The contract for the rendition of legal services, according to the claim of appellant, consisted of letters and conversations between respondent and himself. As a part of the legal services rendered, appellant prepared, served, and filed a complaint in an action brought in the United States district court for Montana against certain defendants. The cross-examination was with reference to the interpretation to be placed upon letters bearing upon the personal liability of respondent for the compensation to be paid appellant and as to certain words used therein; also in regard to the purpose of the action brought in the United States district court in Montana. It is contended that the cross-examination was not responsive to the direct examination, that it called for parol evidence as to plain and unambiguous matters and for explanations of language in documents that spoke for themselves; and because of adverse rulings of the trial court it all had a distracting and prejudicial effect on the minds of the jurors.
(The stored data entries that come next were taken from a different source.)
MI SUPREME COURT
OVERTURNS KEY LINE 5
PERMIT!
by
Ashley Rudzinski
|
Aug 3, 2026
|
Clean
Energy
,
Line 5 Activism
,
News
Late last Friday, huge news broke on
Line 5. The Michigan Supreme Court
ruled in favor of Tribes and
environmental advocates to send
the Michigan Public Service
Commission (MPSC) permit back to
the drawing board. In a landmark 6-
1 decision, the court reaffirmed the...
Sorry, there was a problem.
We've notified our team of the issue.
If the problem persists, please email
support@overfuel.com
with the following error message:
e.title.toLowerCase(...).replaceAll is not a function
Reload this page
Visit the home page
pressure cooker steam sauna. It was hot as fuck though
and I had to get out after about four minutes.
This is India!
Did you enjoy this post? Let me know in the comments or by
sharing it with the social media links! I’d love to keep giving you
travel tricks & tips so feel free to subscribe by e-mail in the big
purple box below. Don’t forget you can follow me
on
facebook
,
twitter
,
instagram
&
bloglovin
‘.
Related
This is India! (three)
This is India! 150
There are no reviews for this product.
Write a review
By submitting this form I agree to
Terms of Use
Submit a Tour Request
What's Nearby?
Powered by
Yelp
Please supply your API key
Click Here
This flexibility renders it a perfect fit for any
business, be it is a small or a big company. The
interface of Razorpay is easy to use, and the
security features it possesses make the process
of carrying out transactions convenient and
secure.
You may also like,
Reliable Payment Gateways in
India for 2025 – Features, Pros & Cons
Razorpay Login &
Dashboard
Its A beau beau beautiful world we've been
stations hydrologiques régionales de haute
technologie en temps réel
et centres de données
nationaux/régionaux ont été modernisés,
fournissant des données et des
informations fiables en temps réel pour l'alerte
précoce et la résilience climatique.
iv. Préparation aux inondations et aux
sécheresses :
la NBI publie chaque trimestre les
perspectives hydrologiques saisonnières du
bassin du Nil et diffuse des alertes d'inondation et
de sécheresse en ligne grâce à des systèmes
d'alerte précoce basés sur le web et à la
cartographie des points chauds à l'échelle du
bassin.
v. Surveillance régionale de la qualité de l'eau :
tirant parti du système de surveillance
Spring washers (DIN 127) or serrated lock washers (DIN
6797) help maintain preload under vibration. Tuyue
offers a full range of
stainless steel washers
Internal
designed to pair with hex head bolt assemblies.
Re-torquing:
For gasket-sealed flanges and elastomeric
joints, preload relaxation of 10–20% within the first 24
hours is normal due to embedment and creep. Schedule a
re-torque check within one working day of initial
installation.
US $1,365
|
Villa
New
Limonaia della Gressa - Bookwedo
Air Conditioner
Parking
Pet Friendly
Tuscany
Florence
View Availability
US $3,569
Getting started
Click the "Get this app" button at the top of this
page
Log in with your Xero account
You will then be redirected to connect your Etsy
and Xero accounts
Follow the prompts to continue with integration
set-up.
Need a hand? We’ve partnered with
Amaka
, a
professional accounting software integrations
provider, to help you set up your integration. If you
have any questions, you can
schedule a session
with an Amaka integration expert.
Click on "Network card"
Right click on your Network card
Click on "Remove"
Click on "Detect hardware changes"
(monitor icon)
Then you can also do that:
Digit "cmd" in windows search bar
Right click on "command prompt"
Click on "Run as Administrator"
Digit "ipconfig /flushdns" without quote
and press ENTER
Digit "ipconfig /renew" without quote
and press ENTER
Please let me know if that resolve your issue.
[5] In determining the questions raised on this branch of the appeal, we must have in mind that appellant was a party to the action and had testified in support of the allegations of his complaint. Under such circumstances, a trial court is vested with a wide discretion in determining the scope and extent of the cross-examination. We agree with appellant as to the existence of the general rules of evidence set forth in his brief, but after a perusal of his direct and cross-examination we are unable to conclude the trial court misapplied them to the extent it can be said it abused its discretion. Counsel was seeking to refute or at least minimize the effect of evidence submitted by appellant, and while it was not made very clear what was the purpose of some of the cross-examination, particularly with reference to the Montana suit, we think the trial court was justified in overruling the objections made.

 Nov. 1945]         MELTON v. UNITED RETAIL MERCHANTS.     145

The judgment is reversed, and the case remanded for the entry of an order granting appellant a new trial.

BEALS, C. J., BLAKE, ROBINSON, and JEFFERS, JJ., concur.